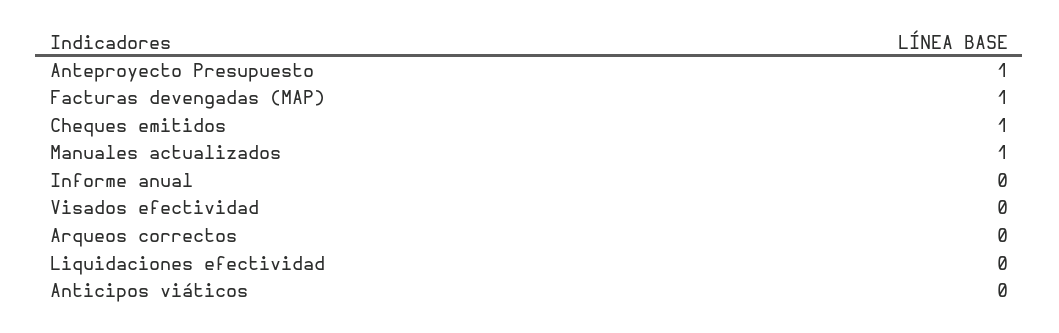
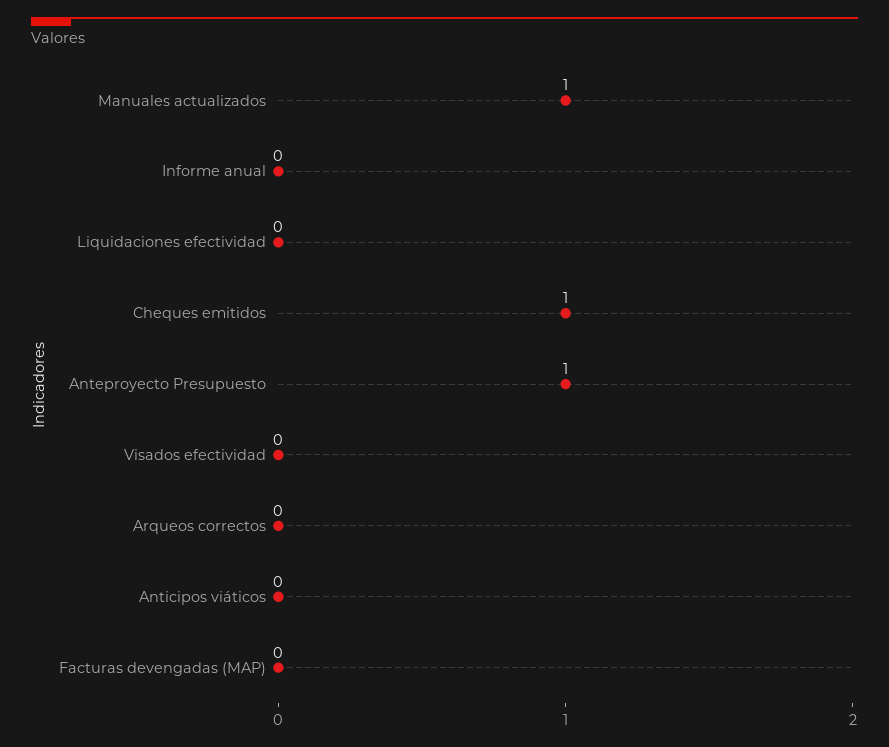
  {
    "Anteproyecto Presupuesto": 1,
-   "Facturas devengadas (MAP)": 1,
+   "Facturas devengadas (MAP)": 0,
    "Cheques emitidos": 1,
    "Manuales actualizados": 1,
    "Informe anual": 0,
    "Visados efectividad": 0,
    "Arqueos correctos": 0,
    "Liquidaciones efectividad": 0,
    "Anticipos viáticos": 0
  }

### WHAT THE TASK ASKS
Return the whole of the material above exactly, with no picture carried over.

### FINISHED TASK
  {
    "Anteproyecto Presupuesto": 1,
-   "Facturas devengadas (MAP)": 1,
+   "Facturas devengadas (MAP)": 0,
    "Cheques emitidos": 1,
    "Manuales actualizados": 1,
    "Informe anual": 0,
    "Visados efectividad": 0,
    "Arqueos correctos": 0,
    "Liquidaciones efectividad": 0,
    "Anticipos viáticos": 0
  }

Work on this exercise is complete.